→ WHAT TO DO: Pull out every line below that contains the word "names", and copy each one in full.

+++

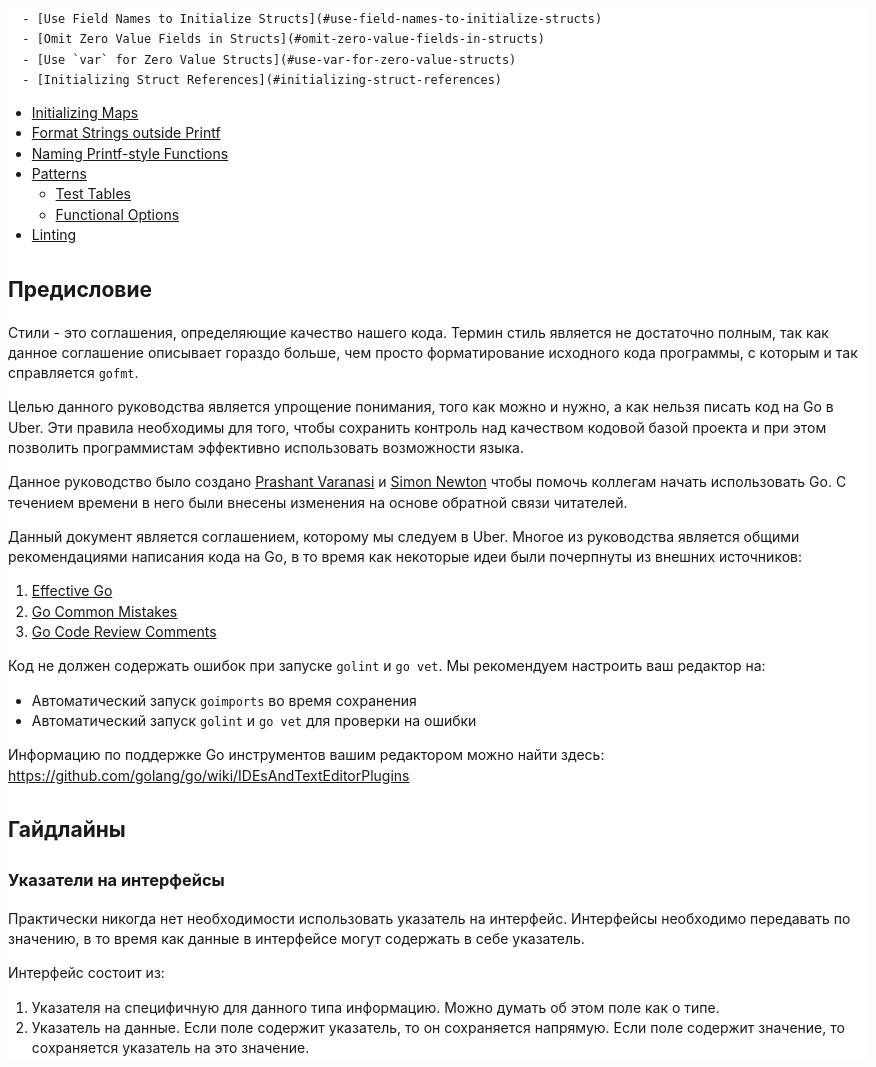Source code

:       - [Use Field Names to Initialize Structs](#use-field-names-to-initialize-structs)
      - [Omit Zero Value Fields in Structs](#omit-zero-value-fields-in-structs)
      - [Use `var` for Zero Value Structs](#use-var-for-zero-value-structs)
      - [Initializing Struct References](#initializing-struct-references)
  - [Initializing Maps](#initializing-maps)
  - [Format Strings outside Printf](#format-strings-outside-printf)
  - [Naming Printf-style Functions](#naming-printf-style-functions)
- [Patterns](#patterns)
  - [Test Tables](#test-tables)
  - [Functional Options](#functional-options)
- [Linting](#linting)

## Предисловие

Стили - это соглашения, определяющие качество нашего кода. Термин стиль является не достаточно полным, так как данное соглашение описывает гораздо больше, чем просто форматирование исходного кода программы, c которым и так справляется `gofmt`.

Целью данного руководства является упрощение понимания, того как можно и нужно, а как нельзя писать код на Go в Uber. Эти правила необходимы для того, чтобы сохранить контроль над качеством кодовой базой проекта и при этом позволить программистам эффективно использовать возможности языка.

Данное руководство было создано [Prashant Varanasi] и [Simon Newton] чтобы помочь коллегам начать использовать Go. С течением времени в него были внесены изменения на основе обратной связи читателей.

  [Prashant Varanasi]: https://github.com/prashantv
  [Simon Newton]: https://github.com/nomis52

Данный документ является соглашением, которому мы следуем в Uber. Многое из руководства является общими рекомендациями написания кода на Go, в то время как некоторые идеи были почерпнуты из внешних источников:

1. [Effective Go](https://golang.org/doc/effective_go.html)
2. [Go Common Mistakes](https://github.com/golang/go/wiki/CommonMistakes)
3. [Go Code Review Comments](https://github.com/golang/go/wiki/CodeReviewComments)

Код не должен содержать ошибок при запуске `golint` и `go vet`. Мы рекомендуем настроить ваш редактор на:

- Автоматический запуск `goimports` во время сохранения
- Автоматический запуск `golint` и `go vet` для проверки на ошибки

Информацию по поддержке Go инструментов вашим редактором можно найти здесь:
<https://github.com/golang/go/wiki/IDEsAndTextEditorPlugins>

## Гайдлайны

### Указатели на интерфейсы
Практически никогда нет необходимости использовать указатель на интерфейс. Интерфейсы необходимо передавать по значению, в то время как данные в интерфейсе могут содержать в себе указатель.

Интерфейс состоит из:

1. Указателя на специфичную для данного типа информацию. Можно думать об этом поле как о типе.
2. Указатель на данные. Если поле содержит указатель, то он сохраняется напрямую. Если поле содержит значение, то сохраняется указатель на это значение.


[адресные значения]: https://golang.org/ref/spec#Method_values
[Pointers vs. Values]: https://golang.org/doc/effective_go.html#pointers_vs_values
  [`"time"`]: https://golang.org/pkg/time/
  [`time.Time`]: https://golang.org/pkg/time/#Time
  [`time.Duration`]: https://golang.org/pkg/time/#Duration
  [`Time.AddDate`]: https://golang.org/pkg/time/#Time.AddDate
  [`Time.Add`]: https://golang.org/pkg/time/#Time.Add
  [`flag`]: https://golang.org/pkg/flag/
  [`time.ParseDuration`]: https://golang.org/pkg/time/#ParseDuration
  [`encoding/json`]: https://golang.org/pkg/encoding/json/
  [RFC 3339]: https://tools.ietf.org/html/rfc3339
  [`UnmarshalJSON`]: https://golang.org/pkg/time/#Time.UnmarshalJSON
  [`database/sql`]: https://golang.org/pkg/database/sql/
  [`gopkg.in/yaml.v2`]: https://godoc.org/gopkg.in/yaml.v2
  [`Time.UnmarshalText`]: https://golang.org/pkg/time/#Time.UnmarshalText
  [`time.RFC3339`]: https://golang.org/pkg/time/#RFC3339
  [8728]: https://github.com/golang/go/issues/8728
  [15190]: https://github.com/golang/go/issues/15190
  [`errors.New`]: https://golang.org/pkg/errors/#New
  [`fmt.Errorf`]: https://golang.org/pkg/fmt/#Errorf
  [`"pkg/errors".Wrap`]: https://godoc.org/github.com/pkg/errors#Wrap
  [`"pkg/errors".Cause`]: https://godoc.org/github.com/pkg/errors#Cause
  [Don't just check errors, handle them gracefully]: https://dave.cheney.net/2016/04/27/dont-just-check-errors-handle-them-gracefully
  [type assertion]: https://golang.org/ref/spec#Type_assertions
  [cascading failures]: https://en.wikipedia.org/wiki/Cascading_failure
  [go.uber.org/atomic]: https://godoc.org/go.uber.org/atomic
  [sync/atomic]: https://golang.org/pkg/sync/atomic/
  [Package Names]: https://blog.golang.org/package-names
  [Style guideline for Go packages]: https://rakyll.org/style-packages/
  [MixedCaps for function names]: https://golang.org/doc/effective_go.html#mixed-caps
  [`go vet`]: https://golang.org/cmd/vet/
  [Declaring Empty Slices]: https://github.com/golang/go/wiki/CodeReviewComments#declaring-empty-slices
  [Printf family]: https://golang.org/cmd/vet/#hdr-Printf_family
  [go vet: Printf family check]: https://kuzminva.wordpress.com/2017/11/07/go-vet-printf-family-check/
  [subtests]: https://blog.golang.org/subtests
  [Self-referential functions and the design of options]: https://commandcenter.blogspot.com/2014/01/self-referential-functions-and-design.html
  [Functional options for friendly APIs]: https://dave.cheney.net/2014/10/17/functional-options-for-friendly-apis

+++

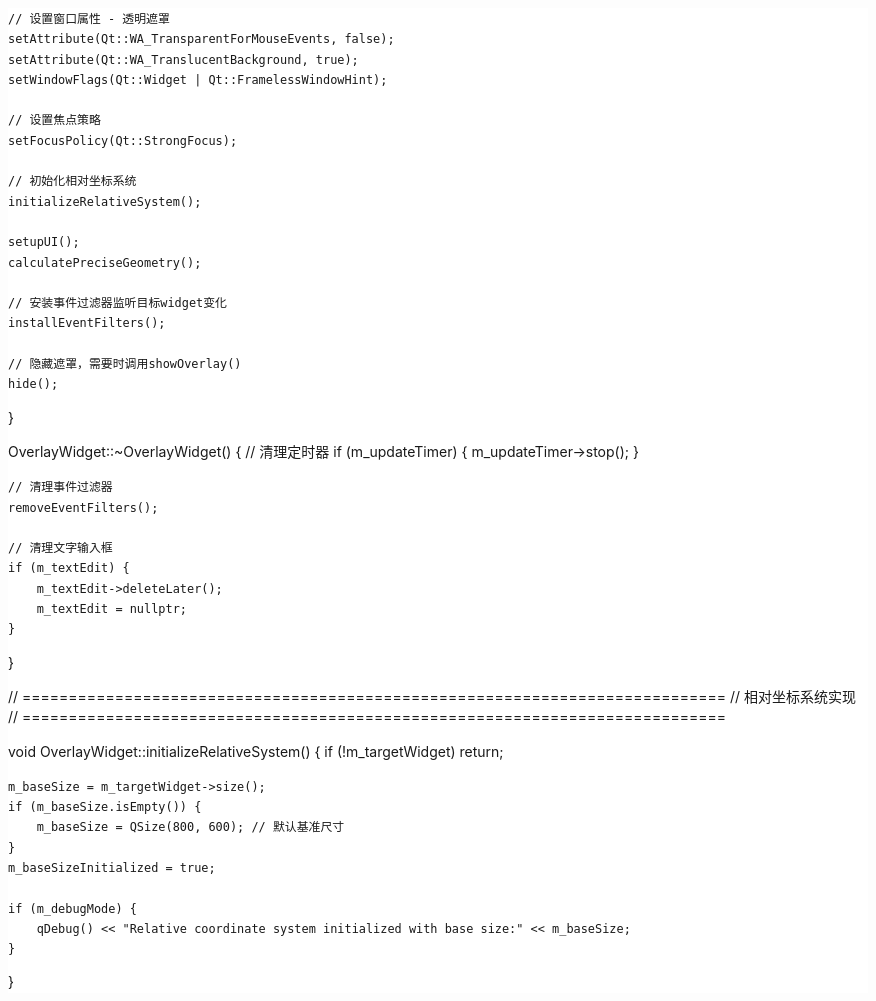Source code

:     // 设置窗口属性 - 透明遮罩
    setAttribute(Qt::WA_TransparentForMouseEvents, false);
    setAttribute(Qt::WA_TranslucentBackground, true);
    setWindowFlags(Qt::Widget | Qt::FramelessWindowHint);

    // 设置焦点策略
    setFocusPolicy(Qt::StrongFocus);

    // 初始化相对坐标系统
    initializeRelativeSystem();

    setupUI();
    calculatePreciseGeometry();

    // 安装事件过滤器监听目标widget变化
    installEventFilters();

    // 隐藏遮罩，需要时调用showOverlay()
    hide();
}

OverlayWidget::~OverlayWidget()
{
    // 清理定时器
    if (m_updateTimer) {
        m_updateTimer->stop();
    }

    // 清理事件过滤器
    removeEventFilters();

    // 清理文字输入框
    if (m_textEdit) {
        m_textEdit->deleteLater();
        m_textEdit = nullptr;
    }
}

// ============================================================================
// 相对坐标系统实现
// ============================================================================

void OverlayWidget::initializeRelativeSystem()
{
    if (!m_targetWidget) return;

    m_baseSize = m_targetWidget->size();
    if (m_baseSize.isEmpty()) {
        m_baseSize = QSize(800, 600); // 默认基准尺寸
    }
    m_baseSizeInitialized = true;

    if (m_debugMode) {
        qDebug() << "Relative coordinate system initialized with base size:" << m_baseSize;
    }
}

+++

→ RESULT OF THIS EXERCISE:
:       - [Use Field Names to Initialize Structs](#use-field-names-to-initialize-structs)
  [Package Names]: https://blog.golang.org/package-names
  [MixedCaps for function names]: https://golang.org/doc/effective_go.html#mixed-caps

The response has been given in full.